Pemerintah akhirnya menunda penerapan pajak karbon. Menteri Koordinator Bidang Perekonomian Airlangga Hartarto mengungkapkan penerapan pajak karbon akan berlaku pada 2025.

“Untuk merealisasikan komitmen menurunkan emisi gas rumah 2060 atau lebih cepat dan yang diterapkan awal adalah perdagangan karbon maupun pajak karbon yang ditargetkan akan berfungsi di tahun 2025,” jelas Airlangga dalam pembukaan Capital Market Summit & Expo (CMSE) 2022, Jakarta, Kamis (13/10/2022).

Penundaan pajak karbon ini, merupakan penundaan yang kesekian kali setelah pada akhir 2021 pemerintah berencana mengimplementasikan pajak karbon yang diamanatkan dalam Undang-Undang Nomor 7 Tahun 2021 tentang Harmonisasi Perpajakan mulai 1 April 2022. Saat itu, pemerintah berdalih implementasi diundur untuk menunggu kesiapan mekanisme pasar karbon.

Undang-Undang Harmonisasi Perpajakan mencatat bahwa tarif pajak karbon paling rendah adalah Rp 30 per kilogram karbon dioksida ekuivalen. Tarif tersebut sebenarnya jauh lebih kecil dari usulan awal Rp 75. Dengan tarif Rp 30, Indonesia termasuk negara dengan tarif terendah di dunia untuk urusan pajak karbon.

Penetapan pajak karbon di Indonesia memakai skema cap and tax atau mendasarkan pada batas emisi. Terdapat dua mekanisme yang bisa digunakan Indonesia, yaitu menetapkan batas emisi yang diperbolehkan untuk setiap industri atau dengan menentukan tarif pajak yang harus dibayarkan setiap satuan tertentu.

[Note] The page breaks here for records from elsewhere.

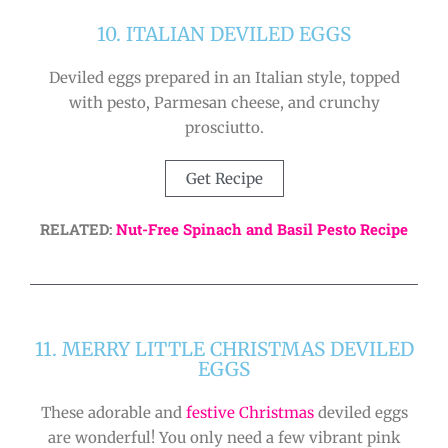
10. ITALIAN DEVILED EGGS
Deviled eggs prepared in an Italian style, topped
with pesto, Parmesan cheese, and crunchy
prosciutto.
Get Recipe
RELATED:
Nut-Free Spinach and Basil Pesto Recipe
11. MERRY LITTLE CHRISTMAS DEVILED
EGGS
These adorable and
festive Christmas
deviled eggs
are wonderful! You only need a few vibrant pink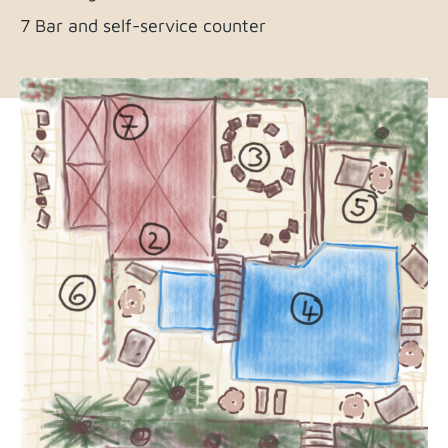
7 Bar and self-service counter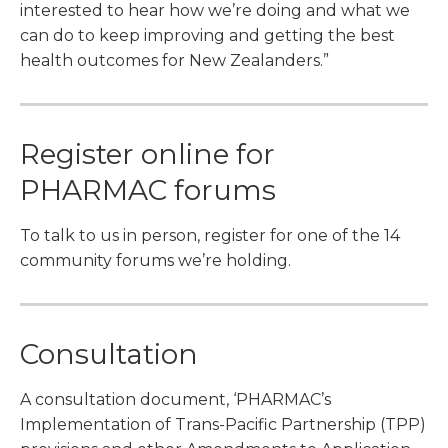
interested to hear how we’re doing and what we
can do to keep improving and getting the best
health outcomes for New Zealanders.”
Register online for
PHARMAC forums
To talk to us in person, register for one of the 14
community forums we’re holding.
Consultation
A consultation document, ‘PHARMAC’s
Implementation of Trans-Pacific Partnership (TPP)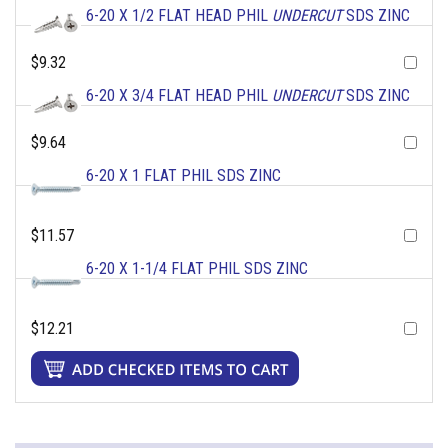
6-20 X 1/2 FLAT HEAD PHIL
UNDERCUT
SDS ZINC
$9.32
6-20 X 3/4 FLAT HEAD PHIL
UNDERCUT
SDS ZINC
$9.64
6-20 X 1 FLAT PHIL SDS ZINC
$11.57
6-20 X 1-1/4 FLAT PHIL SDS ZINC
$12.21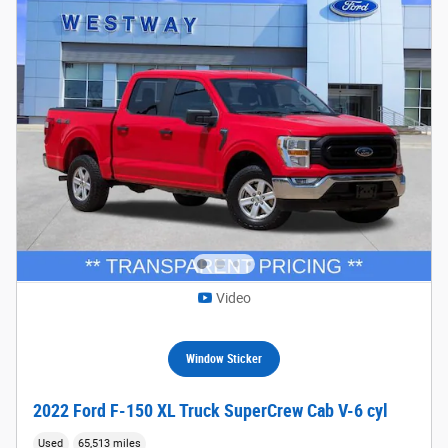
Video
Window Sticker
2022 Ford F-150 XL Truck SuperCrew Cab V-6 cyl
Used
65,513 miles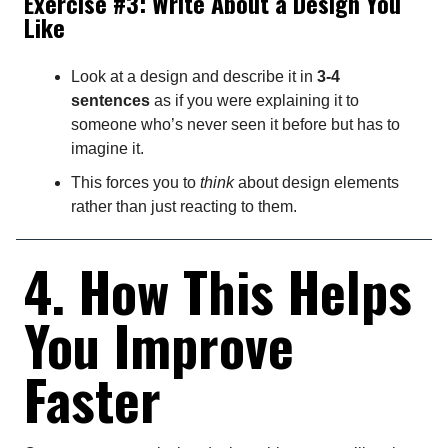
Exercise #3: Write About a Design You
Like
Look at a design and describe it in
3-4
sentences
as if you were explaining it to
someone who’s never seen it before but has to
imagine it.
This forces you to
think
about design elements
rather than just reacting to them.
4. How This Helps
You Improve
Faster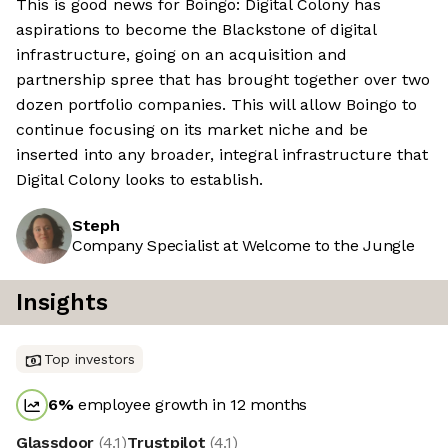
This is good news for Boingo: Digital Colony has
aspirations to become the Blackstone of digital
infrastructure, going on an acquisition and
partnership spree that has brought together over two
dozen portfolio companies. This will allow Boingo to
continue focusing on its market niche and be
inserted into any broader, integral infrastructure that
Digital Colony looks to establish.
Steph
Company Specialist at Welcome to the Jungle
Insights
Top investors
6
%
employee growth in 12 months
Glassdoor
(
4.1
)
Trustpilot
(
4.1
)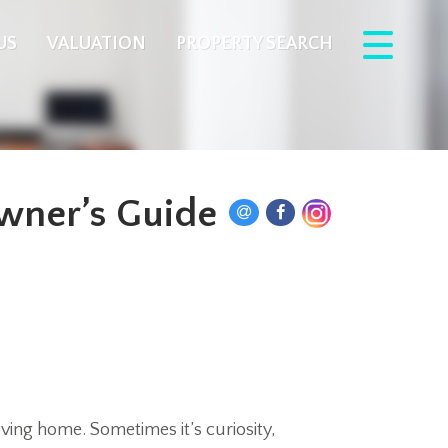
US
VALUATION
PROPERTY SEARCH
wner’s Guide
ving home. Sometimes it’s curiosity,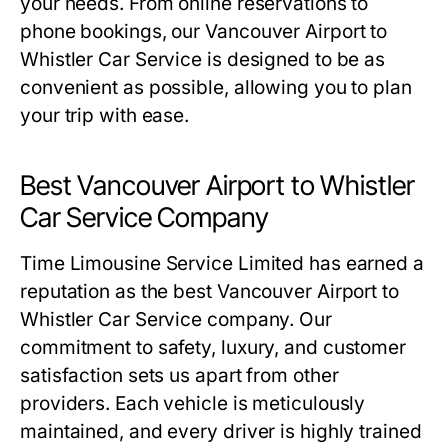
your needs. From online reservations to
phone bookings, our Vancouver Airport to
Whistler Car Service is designed to be as
convenient as possible, allowing you to plan
your trip with ease.
Best Vancouver Airport to Whistler
Car Service Company
Time Limousine Service Limited has earned a
reputation as the best Vancouver Airport to
Whistler Car Service company. Our
commitment to safety, luxury, and customer
satisfaction sets us apart from other
providers. Each vehicle is meticulously
maintained, and every driver is highly trained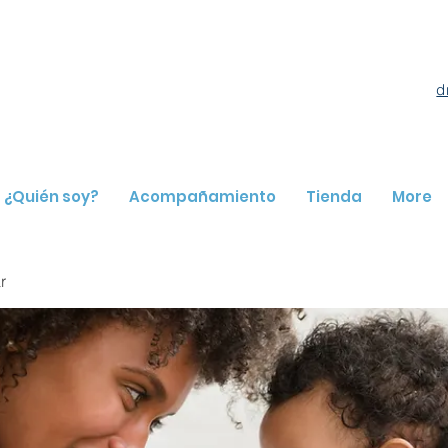
d
¿Quién soy?
Acompañamiento
Tienda
More
r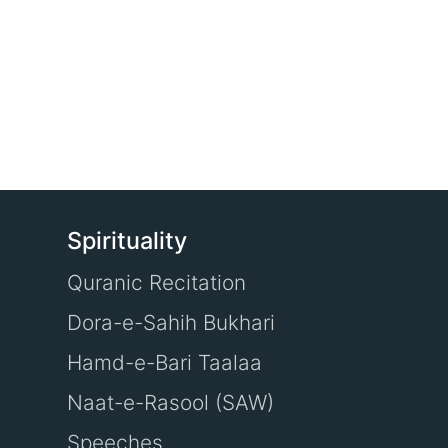
Spirituality
Quranic Recitation
Dora-e-Sahih Bukhari
Hamd-e-Bari Taalaa
Naat-e-Rasool (SAW)
Speeches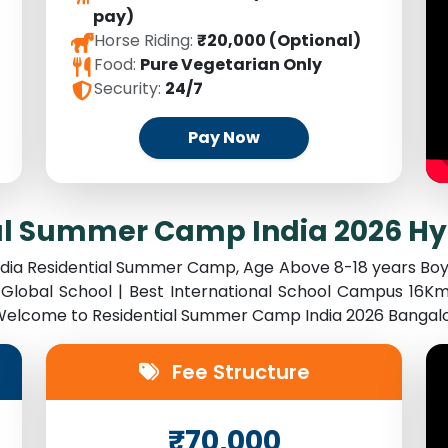
pay)
Horse Riding:
₹20,000 (Optional)
Food:
Pure Vegetarian Only
Security:
24/7
Pay Now
al Summer Camp India 2026 H
India Residential Summer Camp, Age Above 8-18 years Boy
Global School | Best International School Campus 16Km
. Welcome to Residential Summer Camp India 2026 Bangal
Fee Structure
₹70,000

Secara umum, skema cap and tax ini mengambil jalan tengah antara skema carbon tax dan cap-and-trade yang lazim digunakan di banyak negara. Modifikasi skema pajak karbon tentu diperlukan karena ada perbedaan ekosistem industri antar wilayah, termasuk respons publik terhadap aturan baru tersebut.

Transisi Energi

Menurut Airlangga transisi energi tidak bisa dihindari dan harus dihindari, sehingga negara yang masih mengandalkan energi fosil, termasuk Indonesia memandang transisi energi untuk mengurasi porsi energi fosil dan bauran energi. Penurunan pangsa ini dalam waktu dekat tidak serta-merta mengurangi jumlah energi fosil yang digunakan.

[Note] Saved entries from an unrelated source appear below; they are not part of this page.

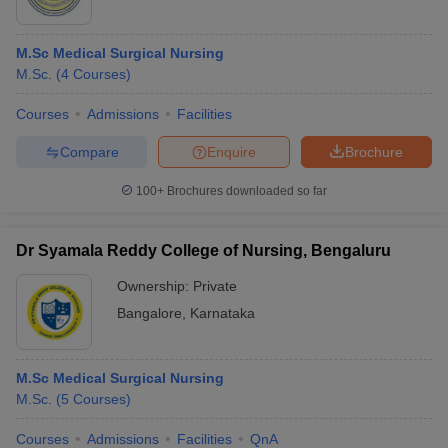
M.Sc Medical Surgical Nursing
M.Sc.
(
4
Courses
)
Courses
Admissions
Facilities
Compare
Enquire
Brochure
100+
Brochures downloaded so far
Dr Syamala Reddy College of Nursing, Bengaluru
Ownership:
Private
Bangalore
,
Karnataka
M.Sc Medical Surgical Nursing
M.Sc.
(
5
Courses
)
Courses
Admissions
Facilities
QnA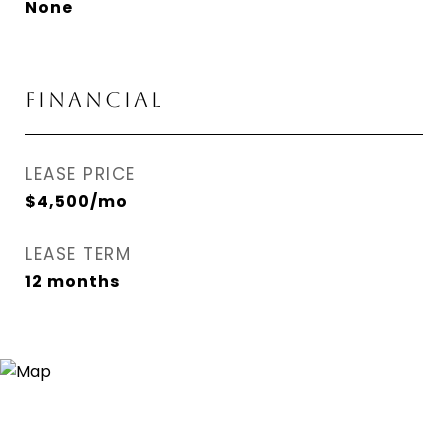
None
FINANCIAL
LEASE PRICE
$4,500/mo
LEASE TERM
12 months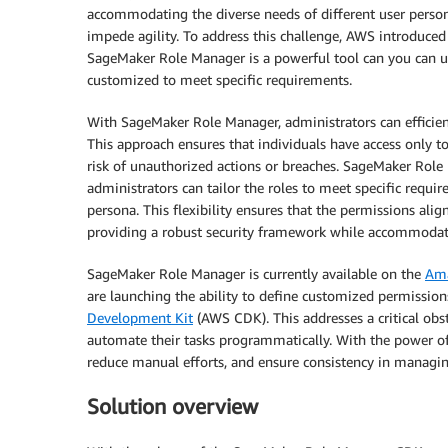
accommodating the diverse needs of different user perso
impede agility. To address this challenge, AWS introduce
SageMaker Role Manager is a powerful tool can you can us
customized to meet specific requirements.
With SageMaker Role Manager, administrators can efficient
This approach ensures that individuals have access only to 
risk of unauthorized actions or breaches. SageMaker Role
administrators can tailor the roles to meet specific requ
persona. This flexibility ensures that the permissions align
providing a robust security framework while accommodat
SageMaker Role Manager is currently available on the
Am
are launching the ability to define customized permissi
Development Kit
(AWS CDK). This addresses a critical ob
automate their tasks programmatically. With the power o
reduce manual efforts, and ensure consistency in managing
Solution overview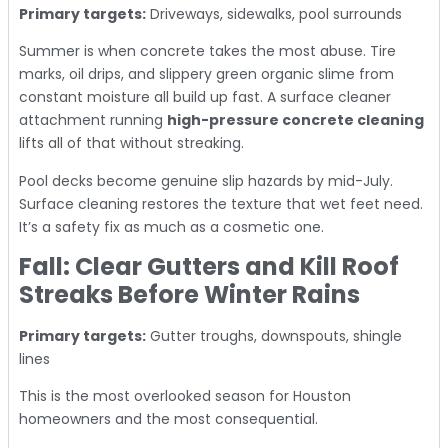
Primary targets:
Driveways, sidewalks, pool surrounds
Summer is when concrete takes the most abuse. Tire
marks, oil drips, and slippery green organic slime from
constant moisture all build up fast. A surface cleaner
attachment running
high-pressure concrete cleaning
lifts all of that without streaking.
Pool decks become genuine slip hazards by mid-July.
Surface cleaning restores the texture that wet feet need.
It’s a safety fix as much as a cosmetic one.
Fall: Clear Gutters and Kill Roof
Streaks Before Winter Rains
Primary targets:
Gutter troughs, downspouts, shingle
lines
This is the most overlooked season for Houston
homeowners and the most consequential.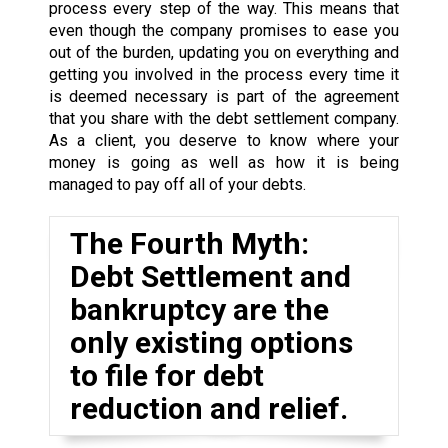
process every step of the way. This means that
even though the company promises to ease you
out of the burden, updating you on everything and
getting you involved in the process every time it
is deemed necessary is part of the agreement
that you share with the debt settlement company.
As a client, you deserve to know where your
money is going as well as how it is being
managed to pay off all of your debts.
The Fourth Myth:
Debt Settlement and
bankruptcy are the
only existing options
to file for debt
reduction and relief.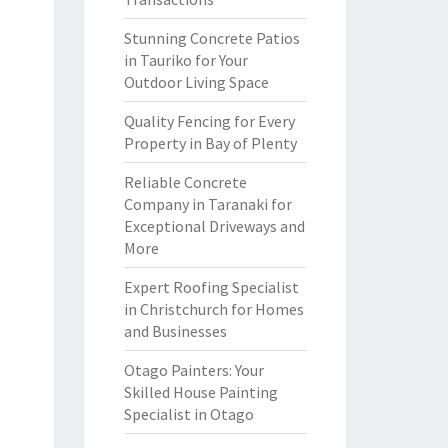
Stunning Concrete Patios
in Tauriko for Your
Outdoor Living Space
Quality Fencing for Every
Property in Bay of Plenty
Reliable Concrete
Company in Taranaki for
Exceptional Driveways and
More
Expert Roofing Specialist
in Christchurch for Homes
and Businesses
Otago Painters: Your
Skilled House Painting
Specialist in Otago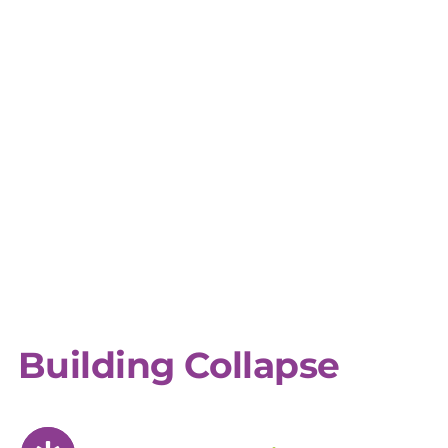
Building Collapse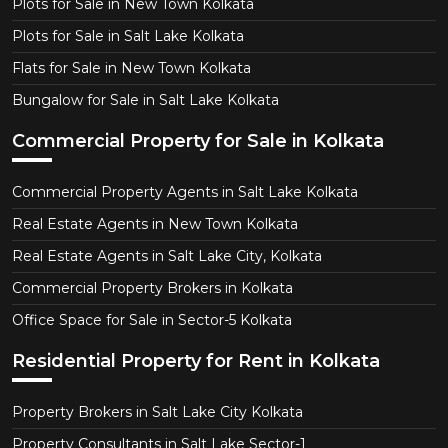
Plots for Sale in New Town Kolkata
Plots for Sale in Salt Lake Kolkata
Flats for Sale in New Town Kolkata
Bungalow for Sale in Salt Lake Kolkata
Commercial Property for Sale in Kolkata
Commercial Property Agents in Salt Lake Kolkata
Real Estate Agents in New Town Kolkata
Real Estate Agents in Salt Lake City, Kolkata
Commercial Property Brokers in Kolkata
Office Space for Sale in Sector-5 Kolkata
Residential Property for Rent in Kolkata
Property Brokers in Salt Lake City Kolkata
Property Consultants in Salt Lake Sector-1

“Untuk itu, Indonesia memiliki beberapa kebijakan kompensasi dan insentif, yaitu akuisisi energi bersih, mekanisme transisi energi (PP batubara pensiun dini), konversi sumber energi kotor, perdagangan karbon, dan pajak karbon,” jelas Airlangga dalam paparannya.

Dalam pemaparannya, Airlangga juga menjelaskan perdagangan karbon merupakan mekanisme jual beli karbon dan sertifikat emisi sebagai surat berharga yang dapat diperdagangkan di bursa karbon. Sementara itu, pajak karbon menjadi disinsentif penggunaan energi kotor atau tidak terbarukan. Penggunaan dana dari pajak karbon untuk mendorong pengembangan dan pemanfaatan energi bersih atau terbarukan.

Selain perdagangan dan pajak karbon, kebijakan lainnya yang diterapkan pemerintah untuk mendukung transisi menuju ekonomi hijau yaitu akuisisi energi bersih, aturan mengenai pensiun dini PLTU batu bara, dan konversi sumber energi kotor.

Bukan cuma itu, Airlangga juga meminta untuk perusahaan yang masih menggunakan energi tidak terbarukan untuk meningkatkan teknologi ke teknologi bersih, penggunaan Carbon Capture Storage (CCS), mempensiunkan dini Pembangkit Listrik Tenaga Batubara, perdagangan karbon, dan investasi R&D energi bersih.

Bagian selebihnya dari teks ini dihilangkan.